2.3.4. The Indirect Impact of the COVID-19 Pandemic

Restrictive measures mid-pandemic resulted in changes in grazing and tourism, affecting alpine grassland AGB indirectly. We used the grazing intensity and tourism density, which were calculated by using Equations (9) and (10), to analyze the indirect effects of the pandemic on alpine grassland AGB:
GI = Ng/Tg
TD = Nt/Ta
where GI and TD are the grazing intensity and tourism density. Ng and Nt are the number of grazing animals and the number of tourists, respectively. Tg and Ta are the total area of grassland and the total land area, respectively.

3. Results

3.1. Biomass Estimation

3.1.1. Optimization of Machine-Learning Models

We analyzed models with 27 variables to determine the optimal variables to establish the AGB inversion model. The RMSE was the lowest for the model with six variables, indicating that it had the best prediction performance (see Figure 2a). We ranked the 27 variables by importance and found that the top six were elevation, the atmospherically resistant vegetation index (ARVI), the ratio vegetation index (RVI), the normalized difference vegetation index (NDVI), the infrared percentage vegetation index (IPVI), and the green normalized difference vegetation index (GNDVI) (see Figure 2b).
We assessed the effects of the interactions among optimal variables on grassland AGB. The interactions between elevation and the ARVI, the IPVI, the NDVI, and the RVI were significant.
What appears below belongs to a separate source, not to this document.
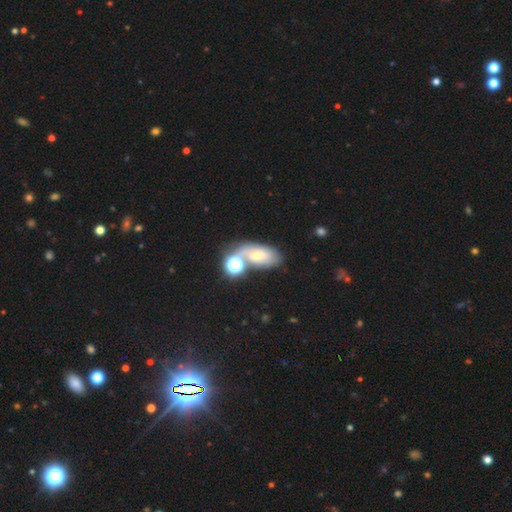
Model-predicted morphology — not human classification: type=smooth (48%); merging=none (51%).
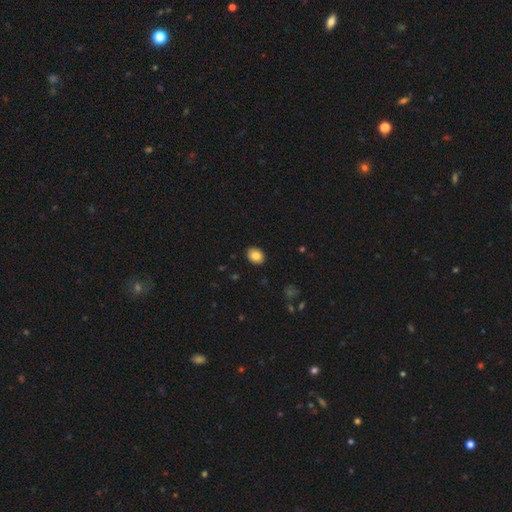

The values of these vegetation indices and AGB were significantly higher at lower altitudes. However, the effects of the NDVI and the IPVI on AGB were synergistic, with AGB being significantly higher when both indices were high (see Figure 3).
Before building the model, we compared the effects of different ratios of the training and validation sets. The highest accuracy was achieved at 70% of the training set and 30% of the validation set (see Table 1).
An analysis comparing the efficiency of the four machine learning algorithms in simulating grassland AGB from 2018 to 2022 (see Table 2) showed the following ranking based on overall prediction accuracy: SVM > GPR > ANN > RF, where the SVM algorithm had the highest inversion accuracy (R2 = 0.85, RMSE = 55.7). The results showed that using field survey data from 2021 and 2022 to invert grassland AGB from 2018 to 2020 resulted in high model accuracy (see Figure 4).

3.1.2. Spatial Distribution and Interannual Dynamics

The spatial distribution of grassland AGB during the growing season in Shangri-La City from 2018 to 2022 based on the SVM algorithm is shown in Figure 5. The AGB of some grasslands in the northeast of the study area was lower and higher in the southwest in 2020 than in 2019. Some areas in the northeast had higher AGB, whereas some areas in the southwest had lower values in 2021 than in 2020. The grassland AGB exhibited a decreasing trend from the southwest to the northeast on the whole, exhibiting substantial spatial heterogeneity.
The average AGB values in the growing seasons from 2018 to 2022 was 487.33 g·m−2, 552.42 g·m−2, 535.13 g·m−2, 526.24 g·m−2, and 405.76 g·m−2, respectively; therefore, the average AGB was the highest in 2019, with 44.25% and 16.98% of the grasslands being in high- and very high-biomass areas, respectively, and only 8.6% of the grasslands being in low-biomass areas (see Table 3). Grassland AGB showed a trend that increased initially and then decreased over time. According to analysis of variance (ANOVA), we found that the grassland AGB mid- and post-pandemic showed a downward trend compared with the pre-pandemic period. The mid-pandemic value increased significantly compared with 2018, while the post-pandemic value decreased significantly compared with the pre-pandemic period.

3.2. Biomass Trend

As shown in Figure 6a, the grasslands demonstrated a trend of slight decrease in AGB overall, with some local areas showing a slight increase. Grasslands with a slight decline in AGB were dominant, covering 2182.84 km2 and making up 66.84% of the total grassland, and were situated in the northeastern part of the research area. Grasslands with slight increases in AGB covered 800.44 km2, accounting for 24.51% of the total area, and were primarily concentrated in the central and southwestern zones (see Table 4).
As shown in Figure 6b, the future trend is dominated by an anti-continuous decrease in AGB, with an area of 1691.02 km2, accounting for 51.78%, while areas with a continuous increase have a proportion of 9.6%. These results indicate that the grassland condition will improve in the future. The area of grassland with a continuous decrease in AGB would be 736.43 km2 (22.55%), and that with an anti-continuous increase, 524.81 km2 (16.07%) (see Table 5). Thus, the future development trend of alpine grassland AGB is an upward trend, and the proportion of grassland AGB increase (61.38%) is predicted to be higher than that of grassland AGB decrease (38.62%).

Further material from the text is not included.